No longer just for the gadget nut, smart phones have finally broken through to mobile business users like meeting planners.
A smart phone lets you do everything you can do with a cell phone, plus much of what you can do with a laptop. In addition to voice communications, smart phones also offer Web and e-mail access, plus personal digital assistant (PDA) functionality like personal organizers, calendars, and "synching" to key applications like Outlook. Many offer keyboards for writing e-mails or editing documents. Smart phones also provide speaker phones, built-in cameras, Bluetooth wireless connectivity, and built-in storage for pictures, voice mail, and music.
But smart phones account for only a fraction of the hundreds of millions of phones sold each year. One issue is price. Smart phones like the Treo 650 or Blackberry 7520 typically cost $300 to $500, even with a two-year contract—a far cry from the give-away cell phones most carriers offer. Purchase price is only part of a smart phone's cost; your monthly bill may double with data services like e-mail and Web access, although carriers offer flat-rate data plans.
And although health issues have not been linked to cell-phone radiation, a pair of popular smart phones, the Treo 650 and the Sony Ericsson P910, are on cnet.com's list of highest-radiation cell phones.

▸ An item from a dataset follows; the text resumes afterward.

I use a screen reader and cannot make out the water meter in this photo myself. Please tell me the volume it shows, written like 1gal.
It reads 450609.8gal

Finally, smart phones are bigger and clunkier than svelte cell phones. Greta Cohen, a vice president at Countrywide in Calabasas, CA, describes talking on her Blackberry phone without an earpiece as "like holding a calculator up to your ear." The bigger, feature-laden smart phones are essentially two-handers, making them harder to use while driving. Yet the convenience of getting your calls, e-mails, and Web access from one always-with-you device can make smart phones compelling. Packing even the largest smart phone is much lighter than lugging a laptop.

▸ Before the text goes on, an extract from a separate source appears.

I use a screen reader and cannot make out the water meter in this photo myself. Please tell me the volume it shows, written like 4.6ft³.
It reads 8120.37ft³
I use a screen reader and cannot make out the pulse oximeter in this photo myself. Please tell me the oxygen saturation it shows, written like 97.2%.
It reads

Perhaps the two best known smart phones are the Blackberry and the Treo 650. The Treo is available for GSM networks (like Cingular) and CDMA networks (like Verizon). It weighs 6.3 ounces, offers 360 minutes of talk time, and includes a keyboard for typing, a stylus for clicking on-screen icons, Bluetooth wireless connectivity, a speaker phone, Palm OS, and a camera. It sells for about $600, but Verizon Wireless offers it for $399 with activation and a two-year plan.

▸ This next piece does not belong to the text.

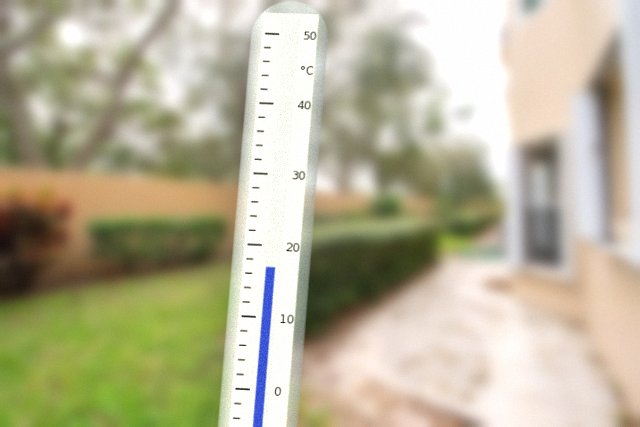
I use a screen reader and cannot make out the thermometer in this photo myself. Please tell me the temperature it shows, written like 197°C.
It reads 17°C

Blackberries have morphed from two-way pagers to smart phones. Available on many networks, the Blackberry 7250 through Verizon is $299 with a two-year contract. It weighs five ounces and offers up to 198 minutes of talk time. Although some complain about its wide body and allegedly dim screen, corporate types will appreciate its ability to receive e-mail and corporate data, the thumb dial to spin through e-mails, its ability to hook up to six different types of attachments, and excellent keyboard.
A third smart phone may finally be available in the U.S. in the coming months: the Nokia 9300. The six-ounce 9300 looks like a large candy bar but flips open like a laptop, revealing a wide screen and a big keyboard. It will be available only for GSM networks (like T-Mobile and Cingular), and will sell for around $500.
When I went on a recent business trip to India, I truly missed my smart phone. When my Air India flight was canceled, resulting in the loss of all my connecting flights and hotel room, a smart phone with Internet access would have been a lifesaver.